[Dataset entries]

◆ ◆ ◆

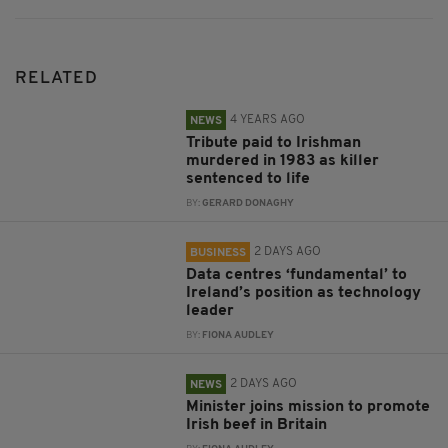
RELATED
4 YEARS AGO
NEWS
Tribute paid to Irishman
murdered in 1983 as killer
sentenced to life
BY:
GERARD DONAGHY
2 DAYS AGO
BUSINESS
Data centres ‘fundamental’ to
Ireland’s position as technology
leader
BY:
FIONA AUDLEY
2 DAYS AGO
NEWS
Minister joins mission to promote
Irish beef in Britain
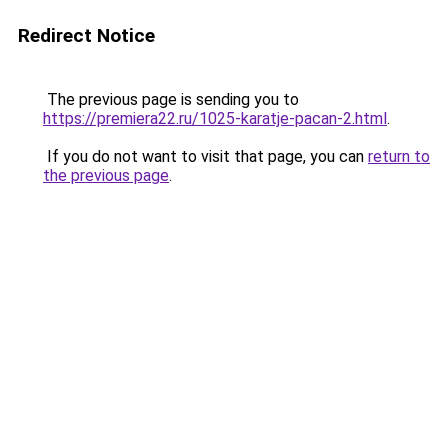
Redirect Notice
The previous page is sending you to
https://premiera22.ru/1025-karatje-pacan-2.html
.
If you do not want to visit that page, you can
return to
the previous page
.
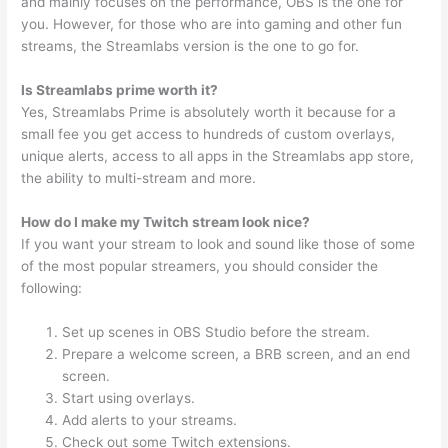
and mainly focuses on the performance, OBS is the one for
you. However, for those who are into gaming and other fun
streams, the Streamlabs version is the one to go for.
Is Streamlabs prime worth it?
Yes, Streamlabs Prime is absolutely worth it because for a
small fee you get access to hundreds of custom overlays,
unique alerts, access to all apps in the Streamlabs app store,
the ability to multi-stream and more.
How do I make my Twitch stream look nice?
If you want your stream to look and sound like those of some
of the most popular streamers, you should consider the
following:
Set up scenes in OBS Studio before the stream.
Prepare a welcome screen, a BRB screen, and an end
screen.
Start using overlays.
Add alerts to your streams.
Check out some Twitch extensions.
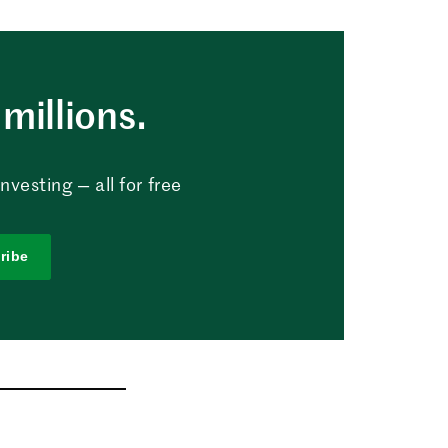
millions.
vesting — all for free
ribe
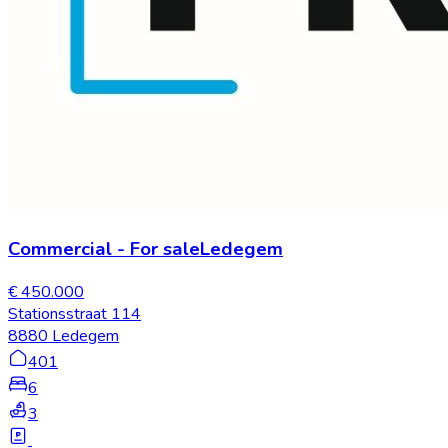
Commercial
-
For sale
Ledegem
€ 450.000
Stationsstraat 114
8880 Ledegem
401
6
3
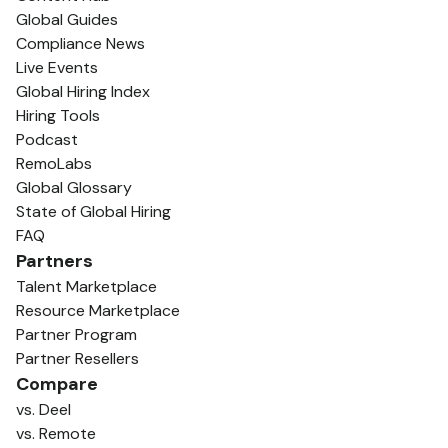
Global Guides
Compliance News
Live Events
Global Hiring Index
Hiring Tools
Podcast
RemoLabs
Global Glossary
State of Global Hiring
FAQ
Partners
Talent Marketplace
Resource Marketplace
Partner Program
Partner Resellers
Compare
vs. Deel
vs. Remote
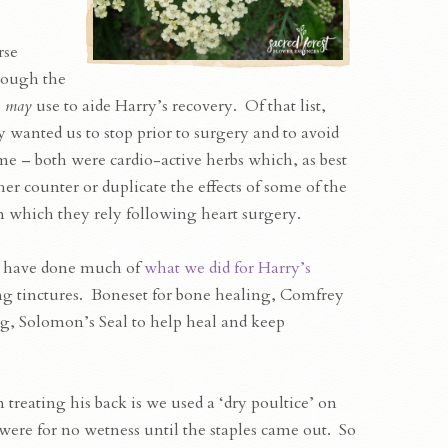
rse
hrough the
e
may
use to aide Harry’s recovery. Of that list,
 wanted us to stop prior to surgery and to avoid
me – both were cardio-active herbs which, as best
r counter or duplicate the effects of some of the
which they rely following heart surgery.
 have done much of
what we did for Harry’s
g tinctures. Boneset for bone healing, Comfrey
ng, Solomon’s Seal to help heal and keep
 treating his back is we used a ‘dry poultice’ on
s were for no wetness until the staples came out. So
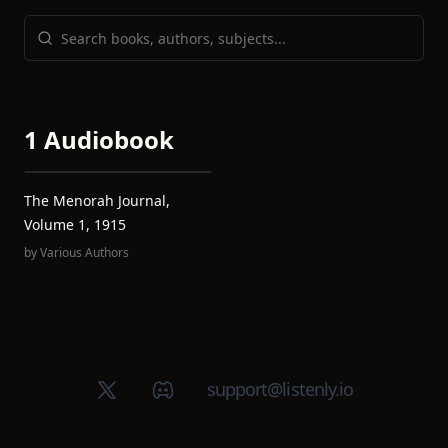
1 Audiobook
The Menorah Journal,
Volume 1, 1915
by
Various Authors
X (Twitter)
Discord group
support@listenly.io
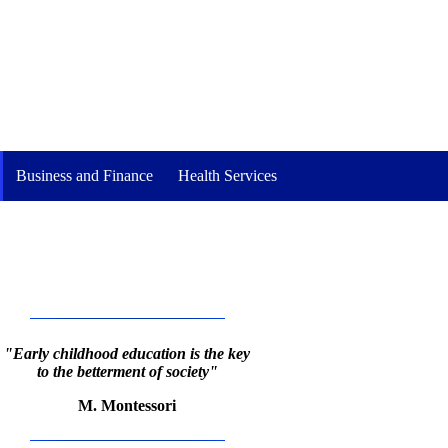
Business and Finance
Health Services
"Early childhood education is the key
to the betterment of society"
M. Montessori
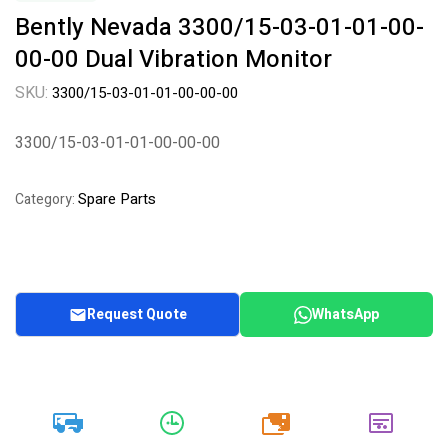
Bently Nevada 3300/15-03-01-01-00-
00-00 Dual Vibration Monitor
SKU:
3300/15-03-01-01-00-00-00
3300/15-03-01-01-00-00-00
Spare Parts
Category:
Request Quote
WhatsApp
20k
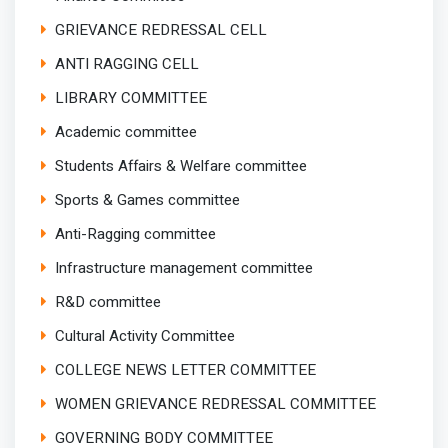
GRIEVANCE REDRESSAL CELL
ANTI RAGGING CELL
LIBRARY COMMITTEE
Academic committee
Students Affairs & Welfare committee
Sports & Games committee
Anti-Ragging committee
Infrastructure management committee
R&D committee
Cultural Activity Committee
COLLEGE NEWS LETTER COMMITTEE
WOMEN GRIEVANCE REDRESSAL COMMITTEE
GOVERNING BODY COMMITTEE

◆ ◆ ◆

Look over the entries above. Copy every line that contains the word "GRIEVANCE".

RESPONSE TO THE EXERCISE:
GRIEVANCE REDRESSAL CELL
WOMEN GRIEVANCE REDRESSAL COMMITTEE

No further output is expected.